Shares

Google and a consortium of Africa’s leading research institutions have unveiled WAXAL, a massive, open-access speech dataset.

While voice-activated assistants and real-time translation have become staples of modern life in the West, most of Africa’s 2,000+ languages have been left behind due to a lack of high-quality training data. WAXAL (which means “to speak” in Wolof) changes that narrative by providing foundational data for 21 Sub-Saharan languages, ranging from Hausa and Yoruba to Luganda and Acholi.

The WAXAL project is the result of a three-year intensive collaboration funded by Google. The dataset is comprised of:

  • 1,250 hours of transcribed, natural speech for conversational AI.
  • 20+ hours of high-fidelity studio recordings, specifically designed to help developers create natural-sounding synthetic voices.

“The ultimate impact of WAXAL is the empowerment of people in Africa,” said Aisha Walcott-Bryantt, Head of Google Research Africa. “This dataset provides the critical foundation for students, researchers, and entrepreneurs to build technology on their own terms, reaching over 100 million people.”

Unlike many global tech projects, WAXAL was built on a principle of local sovereignty. Data collection was led by African academic powerhouses, including Makerere University (Uganda), the University of Ghana, and Digital Umuganda (Rwanda).

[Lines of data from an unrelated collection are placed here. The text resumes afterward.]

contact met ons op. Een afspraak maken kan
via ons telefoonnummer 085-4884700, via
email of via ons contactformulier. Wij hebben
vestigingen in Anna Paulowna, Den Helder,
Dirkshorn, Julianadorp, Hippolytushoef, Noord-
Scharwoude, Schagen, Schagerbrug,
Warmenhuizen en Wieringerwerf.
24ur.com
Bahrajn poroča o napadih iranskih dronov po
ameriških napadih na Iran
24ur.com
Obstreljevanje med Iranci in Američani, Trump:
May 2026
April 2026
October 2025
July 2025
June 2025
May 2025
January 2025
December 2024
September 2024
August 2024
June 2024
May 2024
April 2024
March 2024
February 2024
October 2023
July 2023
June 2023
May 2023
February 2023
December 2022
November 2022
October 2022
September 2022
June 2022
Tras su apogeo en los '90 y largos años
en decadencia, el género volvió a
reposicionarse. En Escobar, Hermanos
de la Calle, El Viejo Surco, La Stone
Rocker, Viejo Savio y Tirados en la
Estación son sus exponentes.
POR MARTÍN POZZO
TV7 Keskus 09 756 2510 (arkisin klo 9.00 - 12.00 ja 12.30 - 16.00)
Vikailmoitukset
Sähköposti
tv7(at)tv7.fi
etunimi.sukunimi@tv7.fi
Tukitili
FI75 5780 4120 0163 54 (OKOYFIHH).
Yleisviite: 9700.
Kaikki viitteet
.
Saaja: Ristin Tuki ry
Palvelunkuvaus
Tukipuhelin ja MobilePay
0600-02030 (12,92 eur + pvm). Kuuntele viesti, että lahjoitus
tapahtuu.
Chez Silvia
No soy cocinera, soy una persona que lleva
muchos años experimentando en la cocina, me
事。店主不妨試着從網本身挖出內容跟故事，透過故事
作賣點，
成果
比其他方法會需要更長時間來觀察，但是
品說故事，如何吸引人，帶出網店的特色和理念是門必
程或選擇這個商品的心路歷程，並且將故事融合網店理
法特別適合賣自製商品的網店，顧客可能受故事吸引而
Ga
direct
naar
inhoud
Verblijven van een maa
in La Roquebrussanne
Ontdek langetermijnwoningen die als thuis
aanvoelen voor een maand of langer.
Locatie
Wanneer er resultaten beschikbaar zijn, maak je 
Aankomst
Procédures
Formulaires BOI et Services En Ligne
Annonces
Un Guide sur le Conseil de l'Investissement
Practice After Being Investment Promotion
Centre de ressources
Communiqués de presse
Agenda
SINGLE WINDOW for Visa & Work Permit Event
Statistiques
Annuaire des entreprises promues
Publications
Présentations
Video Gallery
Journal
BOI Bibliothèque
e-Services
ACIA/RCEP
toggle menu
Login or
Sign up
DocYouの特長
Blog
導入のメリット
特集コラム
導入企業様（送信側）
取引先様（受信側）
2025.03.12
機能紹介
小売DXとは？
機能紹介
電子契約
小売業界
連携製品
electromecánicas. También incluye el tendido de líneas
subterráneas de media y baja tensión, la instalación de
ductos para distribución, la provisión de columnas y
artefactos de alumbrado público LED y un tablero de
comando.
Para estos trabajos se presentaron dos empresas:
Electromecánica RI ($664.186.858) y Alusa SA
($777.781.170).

Crucially, these partner institutions retain full ownership of the data. This “community-first” framework ensures that the intellectual property and cultural nuances of the data remain in the hands of the people who created it.

“For AI to have a real impact in Africa, it must speak our languages and understand our contexts,” says Joyce Nakatumba-Nabende of Makerere University. “In Uganda, it has already strengthened our local research capacity and supported new student and faculty-led projects.”

The reach of the project is vast, covering a diverse linguistic map:

  • West Africa: Akan, Ewe, Fante, Fulani, Hausa, Igbo, Yoruba, and more.
  • East Africa: Luganda, Swahili, Kikuyu, Dholuo, and Acholi.
  • Southern/Central Africa: Shona, Lingala, and Malagasy.

The WAXAL dataset is now available to the public, inviting a new wave of African-led innovation.

The complete WAXAL collection is released under an open license and is available to access today on Hugging Face.